(Task prompt) From the listing below, copy each line where "worn" occurs.

(Exercise data)

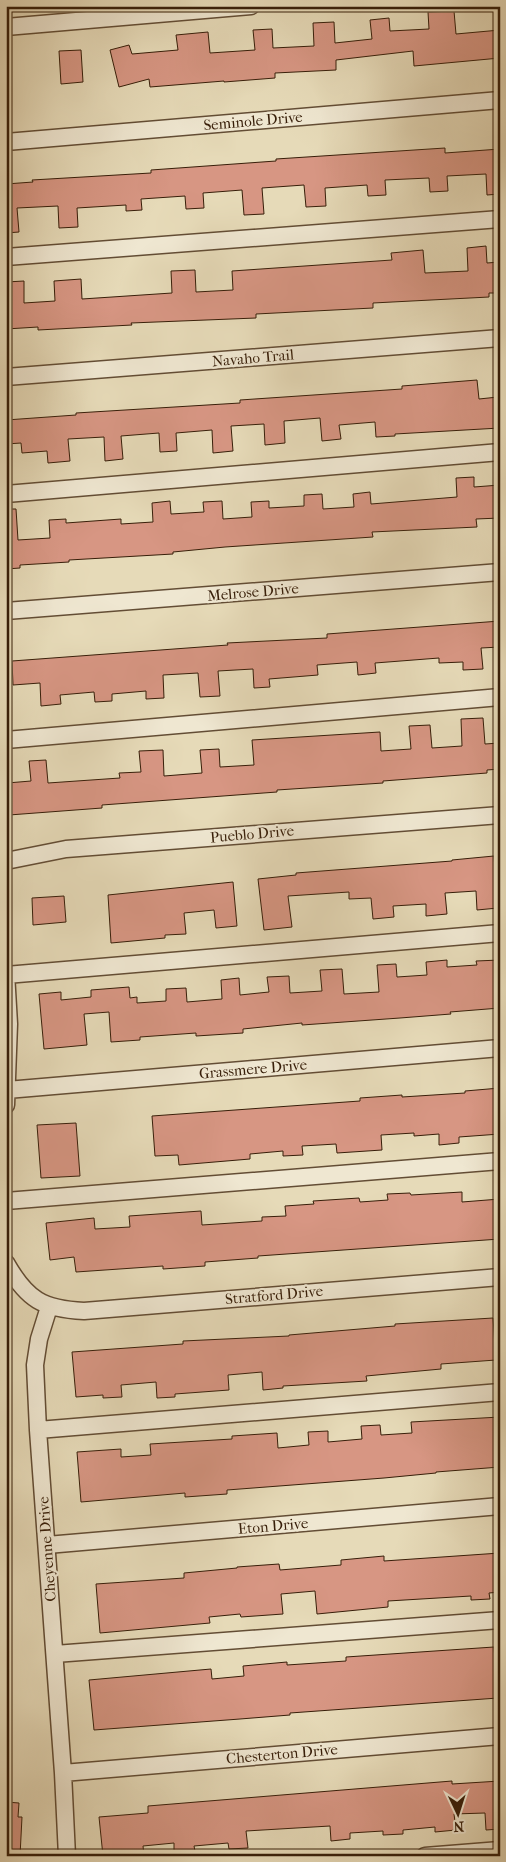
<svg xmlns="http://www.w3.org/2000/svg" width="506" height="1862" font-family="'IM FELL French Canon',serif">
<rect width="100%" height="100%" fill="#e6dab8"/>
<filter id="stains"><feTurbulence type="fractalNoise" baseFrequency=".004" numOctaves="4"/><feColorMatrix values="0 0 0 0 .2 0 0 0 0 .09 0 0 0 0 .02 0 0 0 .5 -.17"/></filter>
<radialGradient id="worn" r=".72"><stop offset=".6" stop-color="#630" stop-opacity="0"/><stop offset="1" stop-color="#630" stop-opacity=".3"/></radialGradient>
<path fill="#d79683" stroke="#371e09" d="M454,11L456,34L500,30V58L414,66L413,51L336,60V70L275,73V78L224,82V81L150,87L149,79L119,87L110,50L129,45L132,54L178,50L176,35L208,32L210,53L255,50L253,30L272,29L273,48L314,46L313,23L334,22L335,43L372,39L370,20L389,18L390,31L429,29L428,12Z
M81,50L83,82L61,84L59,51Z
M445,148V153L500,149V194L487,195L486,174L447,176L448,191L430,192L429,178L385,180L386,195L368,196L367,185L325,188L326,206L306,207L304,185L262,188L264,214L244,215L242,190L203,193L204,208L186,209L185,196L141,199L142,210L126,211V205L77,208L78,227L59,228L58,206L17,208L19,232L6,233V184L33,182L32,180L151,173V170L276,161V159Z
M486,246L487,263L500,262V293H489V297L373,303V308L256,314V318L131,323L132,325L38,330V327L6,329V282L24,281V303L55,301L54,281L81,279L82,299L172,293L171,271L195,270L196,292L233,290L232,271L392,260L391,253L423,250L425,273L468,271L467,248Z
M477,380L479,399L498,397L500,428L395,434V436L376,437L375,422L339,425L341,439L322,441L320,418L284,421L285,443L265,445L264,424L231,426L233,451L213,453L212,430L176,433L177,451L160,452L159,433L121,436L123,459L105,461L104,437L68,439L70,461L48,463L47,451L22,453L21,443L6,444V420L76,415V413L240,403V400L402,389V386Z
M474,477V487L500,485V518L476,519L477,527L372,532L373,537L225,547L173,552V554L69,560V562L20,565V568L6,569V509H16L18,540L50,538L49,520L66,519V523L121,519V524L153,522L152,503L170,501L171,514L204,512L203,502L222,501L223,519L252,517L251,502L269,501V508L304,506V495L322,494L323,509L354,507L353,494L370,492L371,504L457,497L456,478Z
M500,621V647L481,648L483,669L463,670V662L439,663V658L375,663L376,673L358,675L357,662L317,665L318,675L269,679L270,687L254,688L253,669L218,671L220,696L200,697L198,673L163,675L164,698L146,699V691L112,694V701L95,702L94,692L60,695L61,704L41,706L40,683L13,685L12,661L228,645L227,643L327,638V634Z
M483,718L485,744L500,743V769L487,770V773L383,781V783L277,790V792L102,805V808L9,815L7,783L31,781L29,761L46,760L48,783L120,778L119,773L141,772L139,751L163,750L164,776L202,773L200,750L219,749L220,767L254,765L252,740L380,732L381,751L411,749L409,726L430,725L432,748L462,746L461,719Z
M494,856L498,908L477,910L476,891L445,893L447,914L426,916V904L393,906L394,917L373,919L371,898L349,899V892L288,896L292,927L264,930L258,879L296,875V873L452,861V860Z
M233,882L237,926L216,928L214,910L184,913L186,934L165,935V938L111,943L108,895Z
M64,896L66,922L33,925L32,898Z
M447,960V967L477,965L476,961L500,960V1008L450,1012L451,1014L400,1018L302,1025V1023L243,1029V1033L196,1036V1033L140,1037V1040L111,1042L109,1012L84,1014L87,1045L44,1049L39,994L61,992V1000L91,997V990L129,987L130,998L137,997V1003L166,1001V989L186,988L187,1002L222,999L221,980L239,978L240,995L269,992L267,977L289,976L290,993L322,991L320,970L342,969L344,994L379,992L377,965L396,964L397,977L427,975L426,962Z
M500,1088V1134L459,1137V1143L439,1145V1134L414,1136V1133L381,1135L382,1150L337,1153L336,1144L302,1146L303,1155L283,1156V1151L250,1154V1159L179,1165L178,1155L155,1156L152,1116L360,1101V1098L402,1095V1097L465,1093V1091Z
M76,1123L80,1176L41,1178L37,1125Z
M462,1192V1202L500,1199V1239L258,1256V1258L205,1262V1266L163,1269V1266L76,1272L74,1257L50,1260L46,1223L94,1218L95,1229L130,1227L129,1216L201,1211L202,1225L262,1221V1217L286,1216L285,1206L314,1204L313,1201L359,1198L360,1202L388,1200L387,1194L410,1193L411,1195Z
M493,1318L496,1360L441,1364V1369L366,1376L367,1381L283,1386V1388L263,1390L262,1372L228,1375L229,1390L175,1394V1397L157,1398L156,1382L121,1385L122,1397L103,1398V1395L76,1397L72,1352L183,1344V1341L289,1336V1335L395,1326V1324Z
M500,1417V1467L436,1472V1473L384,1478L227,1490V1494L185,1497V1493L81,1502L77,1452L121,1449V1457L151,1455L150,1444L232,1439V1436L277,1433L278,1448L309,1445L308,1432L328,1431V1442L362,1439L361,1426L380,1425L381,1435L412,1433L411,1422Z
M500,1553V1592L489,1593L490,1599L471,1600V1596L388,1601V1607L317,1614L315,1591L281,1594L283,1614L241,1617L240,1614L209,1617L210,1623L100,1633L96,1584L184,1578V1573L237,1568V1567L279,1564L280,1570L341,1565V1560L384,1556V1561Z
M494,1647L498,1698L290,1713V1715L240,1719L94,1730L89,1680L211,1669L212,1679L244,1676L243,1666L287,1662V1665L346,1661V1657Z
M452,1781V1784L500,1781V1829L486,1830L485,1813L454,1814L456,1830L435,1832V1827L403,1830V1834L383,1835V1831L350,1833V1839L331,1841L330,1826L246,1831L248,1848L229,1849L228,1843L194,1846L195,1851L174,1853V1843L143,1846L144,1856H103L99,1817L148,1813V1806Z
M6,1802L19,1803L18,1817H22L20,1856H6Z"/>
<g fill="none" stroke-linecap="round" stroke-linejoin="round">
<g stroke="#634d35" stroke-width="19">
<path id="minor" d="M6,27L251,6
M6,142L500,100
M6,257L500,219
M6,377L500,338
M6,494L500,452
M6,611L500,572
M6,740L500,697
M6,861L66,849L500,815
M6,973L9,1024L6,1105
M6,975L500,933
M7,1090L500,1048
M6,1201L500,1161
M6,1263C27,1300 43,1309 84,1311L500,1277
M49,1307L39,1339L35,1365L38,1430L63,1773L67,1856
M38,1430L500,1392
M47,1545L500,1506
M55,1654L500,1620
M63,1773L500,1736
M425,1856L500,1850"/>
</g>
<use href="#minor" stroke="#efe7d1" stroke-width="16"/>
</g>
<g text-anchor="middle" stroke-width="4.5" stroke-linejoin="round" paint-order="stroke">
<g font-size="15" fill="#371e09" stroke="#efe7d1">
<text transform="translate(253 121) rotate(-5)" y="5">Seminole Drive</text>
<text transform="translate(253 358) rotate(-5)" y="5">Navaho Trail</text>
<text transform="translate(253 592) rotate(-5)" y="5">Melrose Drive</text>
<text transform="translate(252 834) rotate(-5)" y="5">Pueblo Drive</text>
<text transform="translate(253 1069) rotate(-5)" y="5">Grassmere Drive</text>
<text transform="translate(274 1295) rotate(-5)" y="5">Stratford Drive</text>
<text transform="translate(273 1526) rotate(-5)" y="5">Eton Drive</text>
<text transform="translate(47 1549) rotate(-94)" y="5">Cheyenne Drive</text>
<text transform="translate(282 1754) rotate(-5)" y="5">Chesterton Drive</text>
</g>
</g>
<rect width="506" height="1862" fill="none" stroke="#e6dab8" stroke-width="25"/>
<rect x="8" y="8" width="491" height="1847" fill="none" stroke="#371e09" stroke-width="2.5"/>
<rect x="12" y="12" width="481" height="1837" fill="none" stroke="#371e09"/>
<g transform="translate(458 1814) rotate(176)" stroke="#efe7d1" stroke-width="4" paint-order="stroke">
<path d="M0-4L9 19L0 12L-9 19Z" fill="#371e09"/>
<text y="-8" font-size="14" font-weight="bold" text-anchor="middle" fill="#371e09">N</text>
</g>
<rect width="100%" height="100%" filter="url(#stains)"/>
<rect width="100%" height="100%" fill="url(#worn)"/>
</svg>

(Expected answer)
<radialGradient id="worn" r=".72"><stop offset=".6" stop-color="#630" stop-opacity="0"/><stop offset="1" stop-color="#630" stop-opacity=".3"/></radialGradient>
<rect width="100%" height="100%" fill="url(#worn)"/>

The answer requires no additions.